I have the following two similar function definitions:
left f (Left x) = Left (f x)
left _ (Right x) = Right x
left' f (Left x) = Left (f x)
left' _ r@(Right _) = r
When I check the type signatures of the two functions, I am confused by the following types:
ghci> :t left
left :: (t -> a) -> Either t b -> Either a b
ghci> :t left'
left' :: (a -> a) -> Either a b -> Either a b
I suppose left and left' should be of the same type signature, but the haskell's type inference gives me a suprise.
I can't figure out why the type signatures of left and left' are different. Can anybody give me some information? Thanks!

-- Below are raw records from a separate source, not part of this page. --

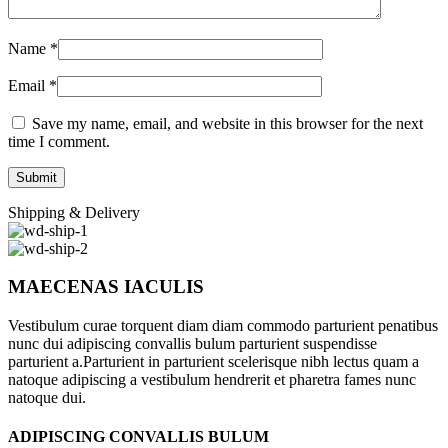
Name
*
Email
*
Save my name, email, and website in this browser for the next
time I comment.
Shipping & Delivery
MAECENAS IACULIS
Vestibulum curae torquent diam diam commodo parturient penatibus
nunc dui adipiscing convallis bulum parturient suspendisse
parturient a.Parturient in parturient scelerisque nibh lectus quam a
natoque adipiscing a vestibulum hendrerit et pharetra fames nunc
natoque dui.
ADIPISCING CONVALLIS BULUM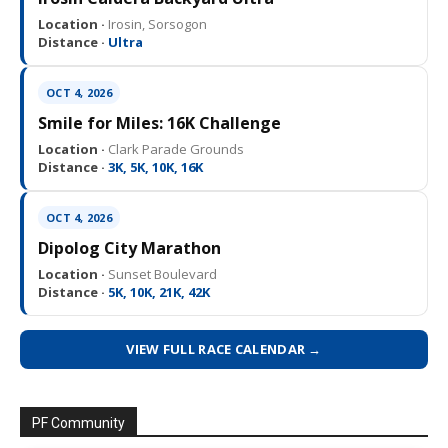
Location ·
Irosin, Sorsogon
Distance ·
Ultra
OCT 4, 2026
Smile for Miles: 16K Challenge
Location ·
Clark Parade Grounds
Distance ·
3K, 5K, 10K, 16K
OCT 4, 2026
Dipolog City Marathon
Location ·
Sunset Boulevard
Distance ·
5K, 10K, 21K, 42K
VIEW FULL RACE CALENDAR →
PF Community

In the second line of left':
left' _ r@(Right _) = r
-- ^^^^^^^^^^^ ^
Since you use an as-pattern, you require the input type to be equal to the return type, since clearly they're the exact same value. left''s type is then restricted to something of the form a -> b -> b.
This restriction then propogates backwards to in turn restrict the function's type – hopefully you can see how; it's not too difficult.

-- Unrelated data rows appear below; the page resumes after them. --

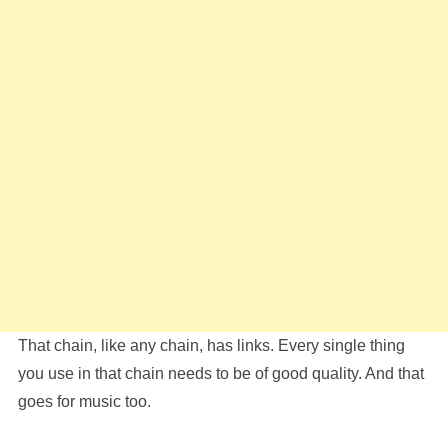
That chain, like any chain, has links. Every single thing
you use in that chain needs to be of good quality. And that
goes for music too.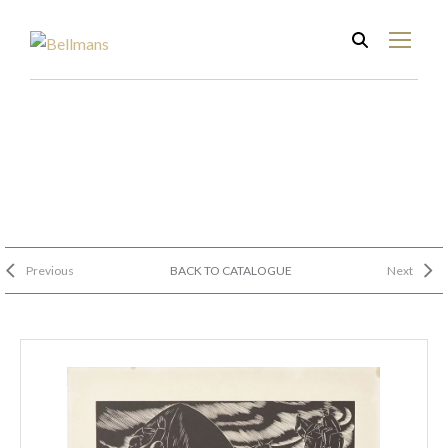
Previous
BACK TO CATALOGUE
Next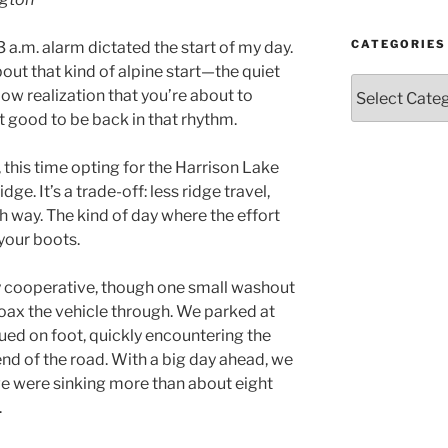
Year
and
Month
CATEGORIES
3 a.m. alarm dictated the start of my day.
out that kind of alpine start—the quiet
Categories
low realization that you’re about to
t good to be back in that rhythm.
this time opting for the Harrison Lake
ge. It’s a trade-off: less ridge travel,
ch way. The kind of day where the effort
your boots.
y cooperative, though one small washout
d coax the vehicle through. We parked at
ed on foot, quickly encountering the
end of the road. With a big day ahead, we
we were sinking more than about eight
.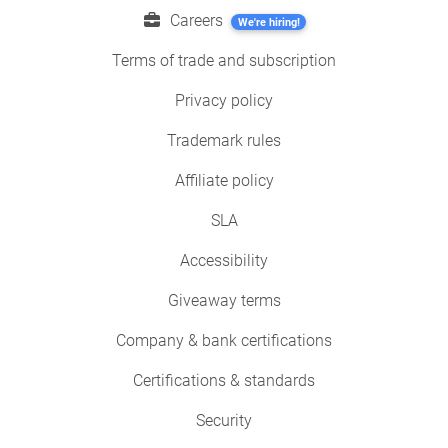
Careers
We're hiring!
Terms of trade and subscription
Privacy policy
Trademark rules
Affiliate policy
SLA
Accessibility
Giveaway terms
Company & bank certifications
Certifications & standards
Security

However, in the second line of left, you construct a new value
left _ (Right x) = Right x
-- ^^^^^^^
The type of this new value has not been restricted, and thus the same problem doesn't occur; it can be something of the form a -> b -> c, which is what you want.
For this reason, the type of left' is more restricted than the type of left, which is what causes their types to be unequal.
To illustrate this concept more concretely, I will describe to you more precisely how this restriction propogates backwards.
We know that left''s signature is of the form (a -> b) -> Either a q -> Either b q. However, line 2 dictates that Either a q = Either b q, which means that a = b, so the type now becomes (a -> a) -> Either a q -> Either a q.